A rappresentare questa visione è Mario Cucinella, architetto e fondatore di MCA – Mario Cucinella Architects, scelto come Ambassador della manifestazione. Con la sua architettura “viva” — edifici che respirano e dialogano con l’ambiente — Cucinella interpreta il design come cura: degli spazi, delle persone, delle città. Una figura simbolo, perfetta per raccontare un’Italia che non arretra di fronte al cambiamento, ma lo trasforma in linguaggio progettuale.
Accanto a lui, l’edizione 2026 premia i Champions del genio italiano: Alessia Crivelli (Crivelli Gioielli) per il design di gioielli, Azzurra Morelli (Pellemoda) per la moda, Carlotta de Bevilacqua (Artemide) per il design di interni, Carla Migliardi (Sinergie) per la collaborazione e Valeria Lorenzelli (Progetto NEARRES) per la rigenerazione urbana.
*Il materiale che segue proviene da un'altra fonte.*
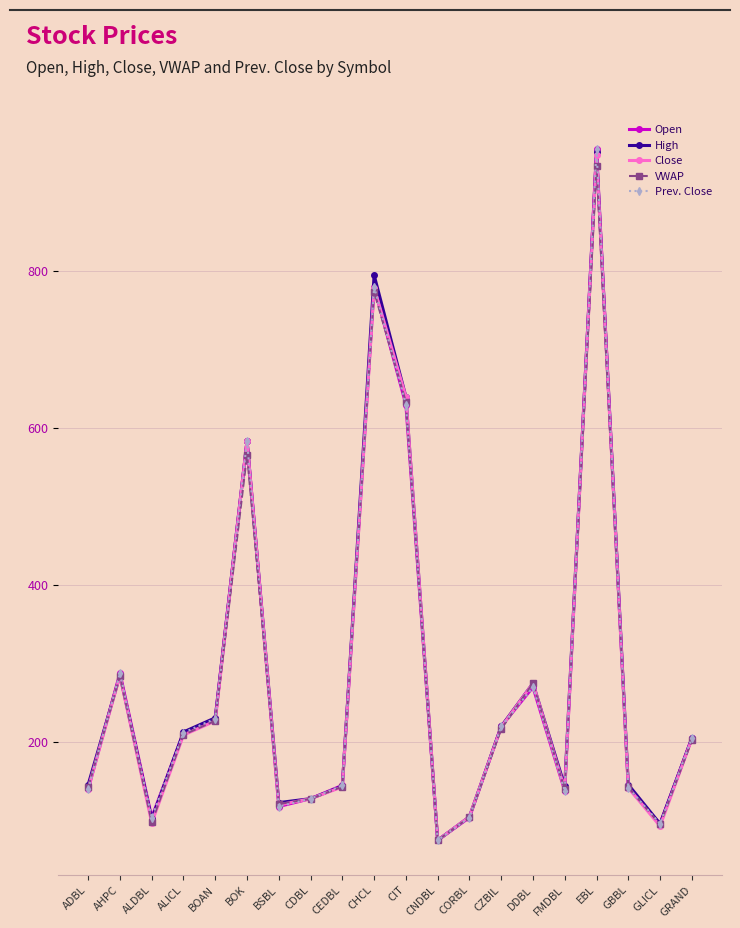

Is this an area chart (filled region under the line)?

No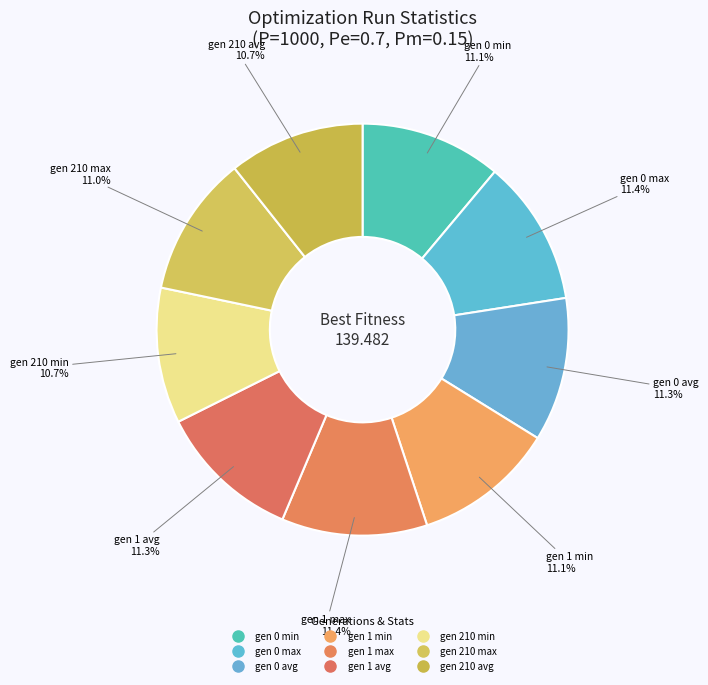

Which category has the smallest portion of the pie?

gen 210 min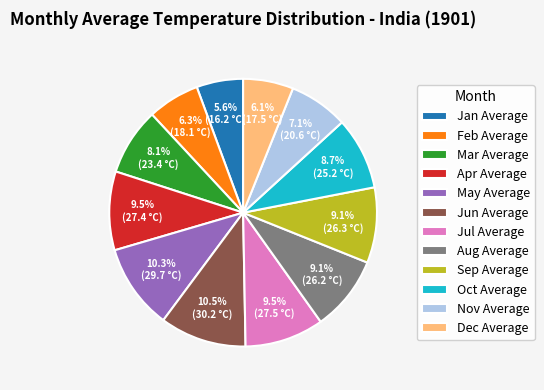

Does Sep Average represent more than half of the total?

No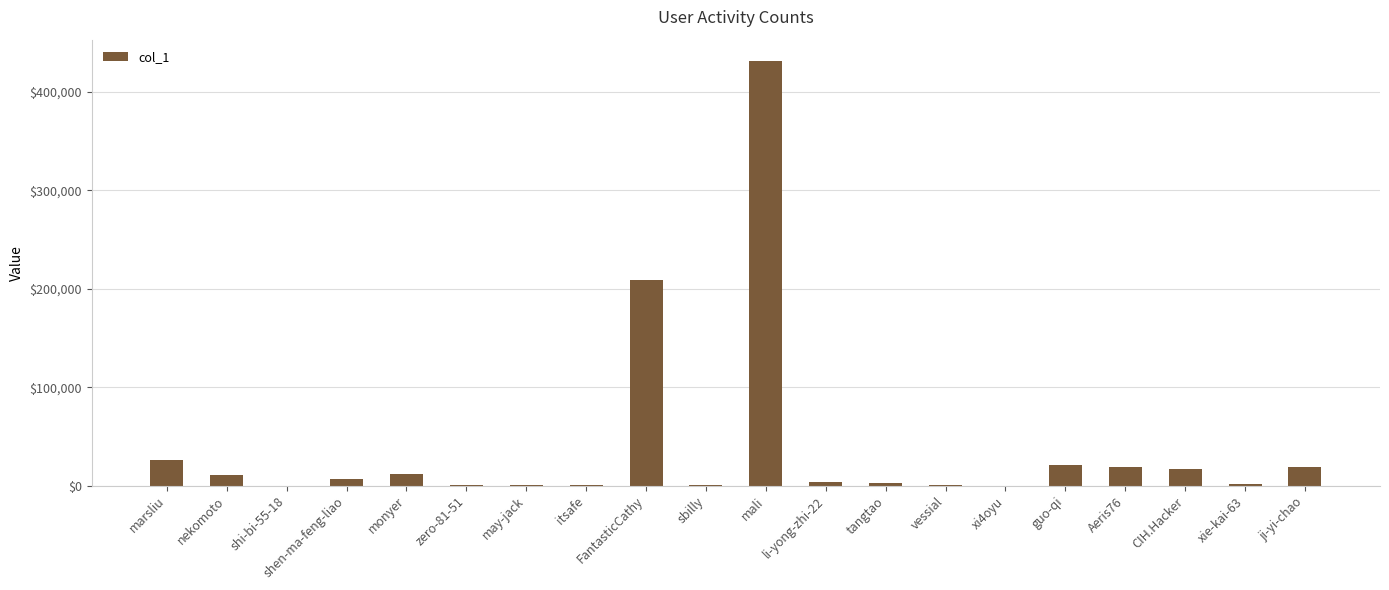

What value does the data have at marsliu?

25736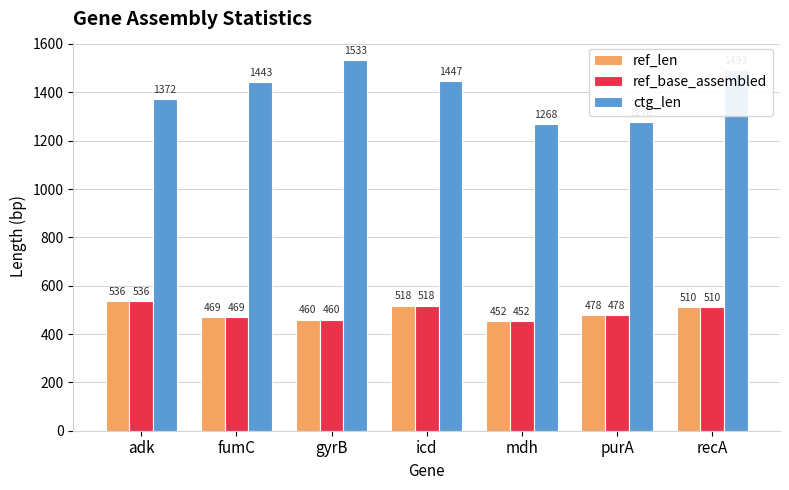

What is the difference between the ref_len values at adk and icd?

18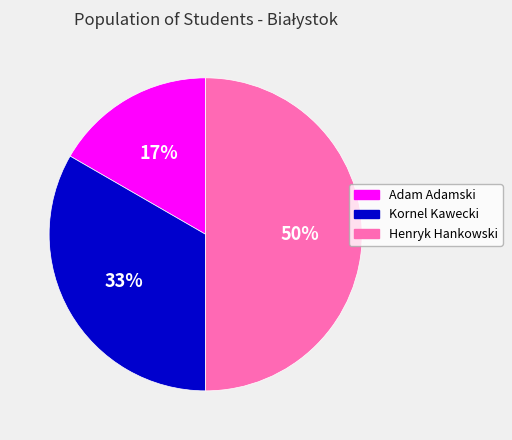

Count the number of slices in the pie.

3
Storie diverse, ma unite da un filo rosso: la capacità tutta italiana di trasformare etica e bellezza in valore industriale.
La IDW 2026 amplia inoltre i propri orizzonti grazie alla collaborazione strategica con OICE, l’associazione delle organizzazioni di ingegneria e consulenza. Un segnale chiaro: il Made in Italy non è solo estetica, ma motore economico e tecnologico. L’accordo mira a valorizzare i progettisti italiani nei grandi piani di sviluppo americani, in una logica di partenariato e innovazione condivisa. Tra gli ospiti figura Alfredo Ingletti, primo italiano alla presidenza della Federazione Mondiale dell’Ingegneria e della Consulenza (FIDIC), simbolo di come la competenza tecnica possa diventare diplomazia concreta.
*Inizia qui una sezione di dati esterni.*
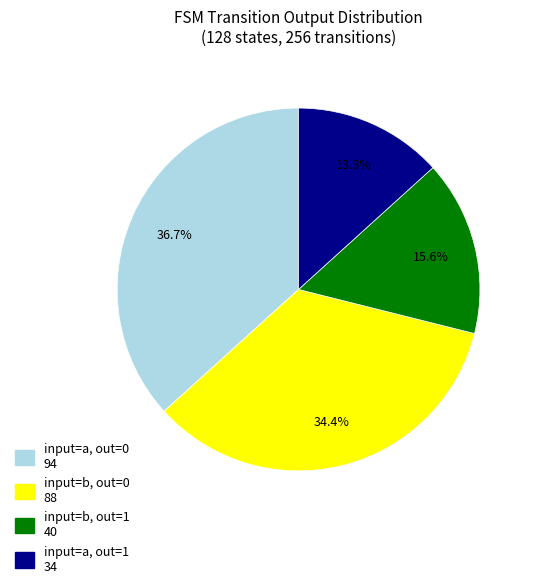

Is there any slice that represents more than half of the pie?

No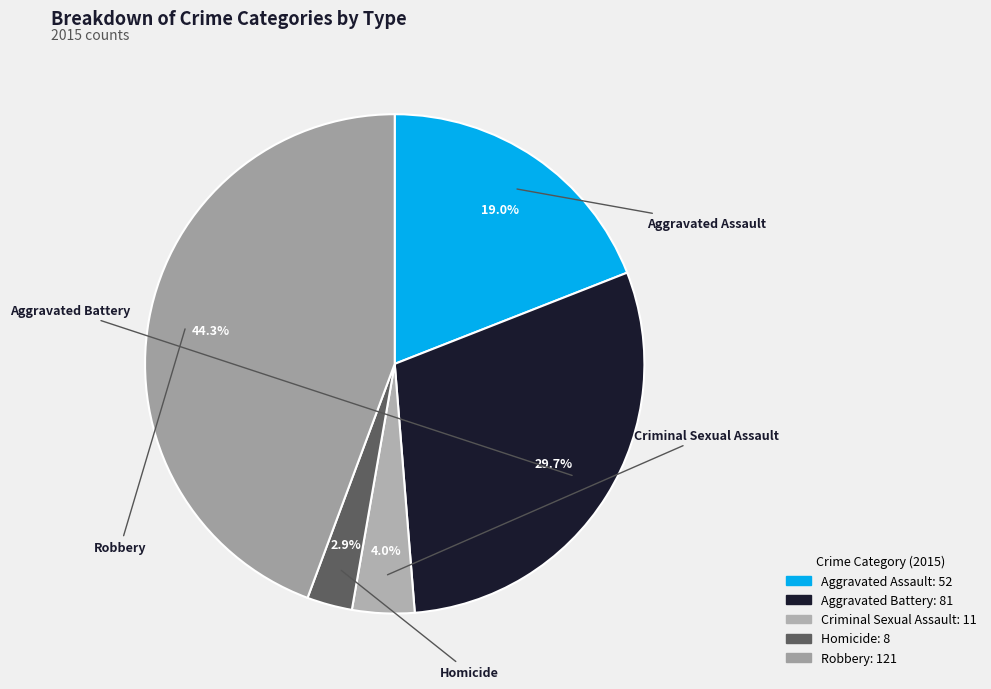

Rank the categories by value from highest to lowest.

Robbery, Aggravated Battery, Aggravated Assault, Criminal Sexual Assault, Homicide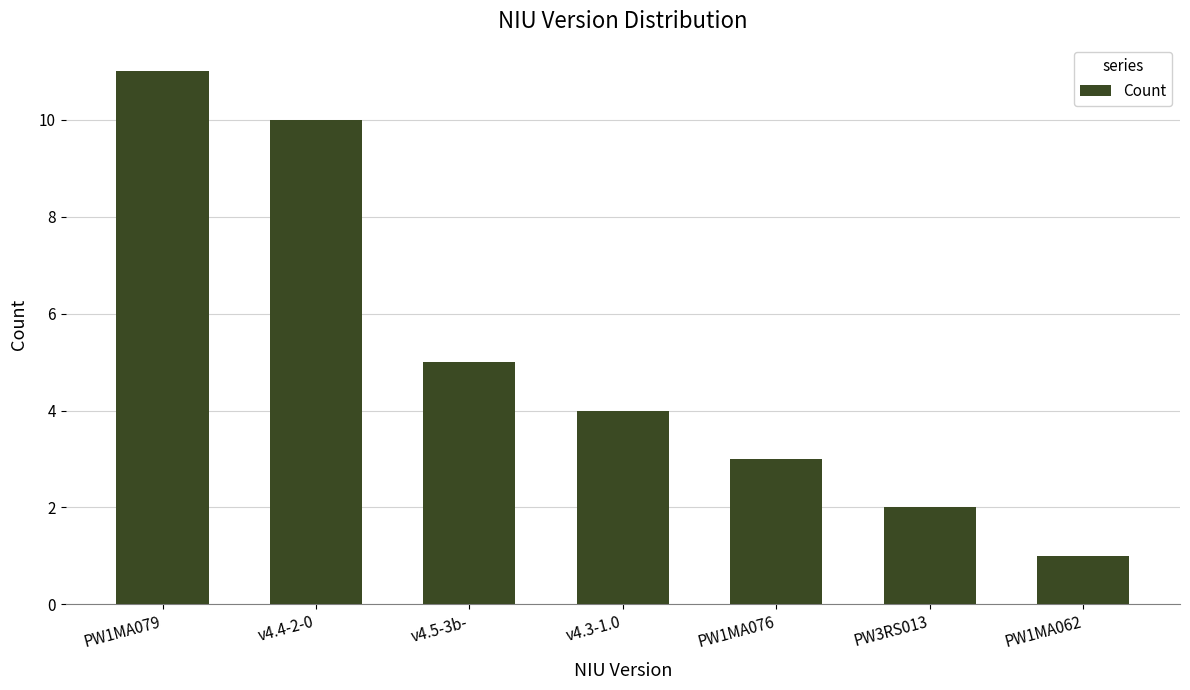

Are the bars grouped side by side (vs. stacked)?

No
Da Ducati a Armani, da Ferrero a Leonardo, fino a Gucci e Ferrari, in passato la Italian Design Week ha richiamato nomi iconici. Ma, più che una passerella, la manifestazione di quest’anno vuole trasformarsi in laboratorio: uno spazio dove la creatività italiana incontra la visione americana per immaginare un design “rigenerativo” — non solo eco, ma consapevole, inclusivo, competitivo.
E così, per due giorni, Washington si trasforma in un salotto creativo dove si parla di luce e infrastrutture, architettura e tecnologia, emozione e strategia. Perché il Made in Italy, oggi, non è un brand da esportare, ma un metodo da condividere: quello di rigenerare il futuro con stile — una missione che suona ancora più urgente dopo un anno segnato da guerre commerciali e tensioni daziarie che hanno ridisegnato gli equilibri internazionali. In questo clima, il design torna a essere linguaggio di diplomazia culturale e pontiere tra economie: una risposta elegante (e pragmatica) alle fratture del commercio globale.